Malcolm Gladwell: In the cause of efficiency we’ve disrupted the very thing the Patient really wants



Bill Gurley and Malcolm Gladwell SXSW2015

I want to make one last point and that is I’m always curious when I talk to people like you about whether you make the error of assuming that more of the world is amenable to technological fixes than is actually the case. So let me give just this one example with digital health records: so when I talk to friends of mine who are Doctors who use these things (EHRs) they all hate them and it’s not clear that they hate them because they’re bad at design, they hate them conceptually and they hate them conceptually because they say here’s the problem: you’re the Patient, I’m the Doctor. Before the digital health record I’m talking to you, listening to you, emoting, holding your hands, whatever, then like it was 1970 I would talk into a dictaphone, my secretary would transcribe it and that would be it right? Now they say, what you’re doing is you’re on the keyboard and you’re not looking at the Patient and the Patient gets really upset. And what you have done is you have in the cause of efficiency disrupted the very thing that the Patient really wants in the encounter which is a personal connection with the provider.
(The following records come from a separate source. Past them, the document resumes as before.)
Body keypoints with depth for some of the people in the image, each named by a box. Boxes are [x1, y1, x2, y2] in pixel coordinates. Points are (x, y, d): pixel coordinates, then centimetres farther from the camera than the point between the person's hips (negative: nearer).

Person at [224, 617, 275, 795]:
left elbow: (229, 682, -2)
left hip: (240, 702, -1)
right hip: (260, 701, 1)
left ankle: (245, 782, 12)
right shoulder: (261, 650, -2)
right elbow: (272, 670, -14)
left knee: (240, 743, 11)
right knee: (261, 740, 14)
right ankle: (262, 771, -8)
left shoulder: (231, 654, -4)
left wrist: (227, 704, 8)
Now is it possible that this is simply an area of deeply important personal interaction that is not amenable to technological disruption

Malcolm Gladwell interviews Bill Gurley at #SXSW2015 (from 9.50).
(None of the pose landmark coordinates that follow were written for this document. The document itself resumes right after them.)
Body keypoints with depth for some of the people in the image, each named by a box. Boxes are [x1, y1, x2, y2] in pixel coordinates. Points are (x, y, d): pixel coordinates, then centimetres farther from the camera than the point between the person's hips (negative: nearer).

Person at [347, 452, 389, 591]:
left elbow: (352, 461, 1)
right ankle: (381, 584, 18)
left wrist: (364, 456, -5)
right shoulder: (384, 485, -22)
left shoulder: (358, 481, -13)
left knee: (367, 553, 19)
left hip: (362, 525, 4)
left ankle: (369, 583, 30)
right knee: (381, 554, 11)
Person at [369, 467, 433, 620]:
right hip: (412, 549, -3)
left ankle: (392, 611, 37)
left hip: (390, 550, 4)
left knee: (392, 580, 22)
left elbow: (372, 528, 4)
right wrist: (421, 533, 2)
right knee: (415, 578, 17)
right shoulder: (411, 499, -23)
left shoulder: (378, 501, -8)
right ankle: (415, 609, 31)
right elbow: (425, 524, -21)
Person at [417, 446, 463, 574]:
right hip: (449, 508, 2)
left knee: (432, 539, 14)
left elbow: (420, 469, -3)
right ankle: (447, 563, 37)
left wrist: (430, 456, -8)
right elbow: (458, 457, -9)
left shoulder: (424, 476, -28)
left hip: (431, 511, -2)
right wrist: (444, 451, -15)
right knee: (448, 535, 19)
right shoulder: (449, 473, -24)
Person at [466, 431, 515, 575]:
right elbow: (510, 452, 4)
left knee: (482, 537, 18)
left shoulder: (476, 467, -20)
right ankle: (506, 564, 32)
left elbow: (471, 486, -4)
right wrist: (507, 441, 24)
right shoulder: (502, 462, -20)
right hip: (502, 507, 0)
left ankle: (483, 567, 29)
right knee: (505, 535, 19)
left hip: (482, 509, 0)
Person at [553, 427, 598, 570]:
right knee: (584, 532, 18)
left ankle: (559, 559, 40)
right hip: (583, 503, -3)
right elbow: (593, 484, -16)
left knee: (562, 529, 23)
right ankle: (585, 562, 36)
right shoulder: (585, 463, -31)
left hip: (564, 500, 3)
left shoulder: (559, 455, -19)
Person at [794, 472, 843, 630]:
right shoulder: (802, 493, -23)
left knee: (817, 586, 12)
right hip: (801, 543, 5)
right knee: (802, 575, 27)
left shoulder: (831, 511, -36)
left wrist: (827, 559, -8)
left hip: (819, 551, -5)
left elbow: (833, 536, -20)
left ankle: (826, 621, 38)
I think Malcolm is spot on about the principle frustrations generated by the EHRs Doctors are forced to use but I’m a lot more optimistic because I use the technology that is helping Doctors leapfrog the keyboard and jump from the dictaphone to automated documentation of the physician narrative at the point of care to do my work (and write this blog).

I also think the Patient/Carer’s smartphone and clinically validated interactive Patient History Taking Tools are enabling the technological fix to be finally applied to the Patient side of the consultation. The disruptive opportunity for technology in healthcare that Patients and Doctors want lies in getting out of the way and letting Patient’s help.